##### Supplied passage #####

The method may involve the system 100 using the vector of the additional structured text document 104 as an input to the trained machine learning model 103. In some embodiments, the machine learning model, based on its training and vector input, outputs an appropriate journal for publication 105. In some embodiments the machine learning model 103 also outputs confidence scores for journals of publication. In some embodiments, confidence scores are numeric values that represent the machine learning model's prediction that a given journal is the best, or appropriate, journal for an additional structured text document 104.
FIG. 2 shows a schematic block diagram 200 of a system for performing the disclosed exemplary embodiment of a method including computerized systems for calculating journal similarity scores. In some embodiments, system 200 includes structured text document database 201 containing structured text document from high volume journals (more than 200 articles a year), structured text document database 202 containing structured text document from low volume (200 or fewer articles a year) or new journals (oldest article less than two years old), vector calculations 203 a and 203 b, comparison 204, and list of journal similarity scores 205.

##### Provided records #####

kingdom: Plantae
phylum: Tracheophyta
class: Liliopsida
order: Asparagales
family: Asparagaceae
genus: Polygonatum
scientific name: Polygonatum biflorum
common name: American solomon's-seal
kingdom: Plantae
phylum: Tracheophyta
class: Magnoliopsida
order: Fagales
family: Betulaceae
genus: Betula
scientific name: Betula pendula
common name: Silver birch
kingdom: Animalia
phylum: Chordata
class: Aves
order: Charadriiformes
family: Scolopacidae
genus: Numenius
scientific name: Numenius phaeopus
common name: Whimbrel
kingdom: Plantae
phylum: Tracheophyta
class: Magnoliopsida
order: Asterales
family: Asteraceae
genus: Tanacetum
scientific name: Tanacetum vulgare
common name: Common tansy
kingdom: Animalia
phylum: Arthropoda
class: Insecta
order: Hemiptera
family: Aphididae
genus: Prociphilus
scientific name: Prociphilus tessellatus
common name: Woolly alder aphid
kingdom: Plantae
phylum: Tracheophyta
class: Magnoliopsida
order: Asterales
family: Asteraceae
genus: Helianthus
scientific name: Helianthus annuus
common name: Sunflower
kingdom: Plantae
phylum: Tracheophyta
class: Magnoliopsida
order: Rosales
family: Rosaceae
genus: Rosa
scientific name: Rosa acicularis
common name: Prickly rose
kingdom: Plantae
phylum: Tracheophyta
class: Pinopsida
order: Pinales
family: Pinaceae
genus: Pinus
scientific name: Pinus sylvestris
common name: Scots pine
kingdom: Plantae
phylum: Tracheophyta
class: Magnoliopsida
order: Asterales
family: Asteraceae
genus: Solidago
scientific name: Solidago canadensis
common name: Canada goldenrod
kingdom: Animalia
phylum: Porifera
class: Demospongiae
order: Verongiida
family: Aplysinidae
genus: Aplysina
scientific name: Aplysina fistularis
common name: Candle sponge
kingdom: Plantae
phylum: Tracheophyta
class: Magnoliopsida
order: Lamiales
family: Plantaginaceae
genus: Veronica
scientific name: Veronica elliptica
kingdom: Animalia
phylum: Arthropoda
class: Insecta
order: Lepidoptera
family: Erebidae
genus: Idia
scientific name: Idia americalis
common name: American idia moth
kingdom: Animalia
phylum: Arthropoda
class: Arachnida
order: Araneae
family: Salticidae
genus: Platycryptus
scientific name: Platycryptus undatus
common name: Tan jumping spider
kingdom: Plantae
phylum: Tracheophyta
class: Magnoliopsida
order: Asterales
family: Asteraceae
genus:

#####

→ **Written request**
Resume the passage on the journal-recommendation system after its description of FIG. 2.

→ **Task answer**
In some embodiments, vector calculations 203 a and 203 b may be implemented by system 200 using a natural language processing algorithm with a vector output. In some embodiments, vector calculations 102 a and 102 b are processes stored on the medium operated by the processor. In broad terms, suitable algorithms accept text as input and render a numerical representation of the input text, known as a vector, as output. Suitable natural language processing algorithms include examples such as Gensim Doc2Vec, GloVe/PCA projection, BERT, SciBERT, SPECTER, or Universal Sentence Encoder, though a person of ordinary skill in the art may recognize other possible natural language processing algorithms. Vector calculations 203 a and 203 b may convert different parts of a structured text document into different types of vectors. For example, the full text may be converted using Doc2Vec, while the metadata may be converted into a one-hot vector using one-hot vector encoding. Other arrangements (including where some portions of the structured text document are not converted to vectors) are also possible in some embodiments. A vector, in some embodiments, can be a mathematical concept with magnitude and direction. In other embodiments, a vector can be a collection of values representing a word's meaning in relation to other words. In yet other embodiments, a vector can be a collection of values representing a text's value in relation to other texts.
In some embodiments, the structured text document databases 201 and 202 may be implemented as a collection of training data, such as the Microsoft Academic Graph, or may be implemented using any desired collection of structured text documents such as a journal's archive or catalog. The database may be implemented through any suitable database management system such as Oracle, SQL Server, MySQL, PostgreSQL, Microsoft Access, Amazon RDS, HBase, Cassandra, MongoDB, Neo4J, Redis, Elasticsearch, Snowflake, BigQuery, or the like.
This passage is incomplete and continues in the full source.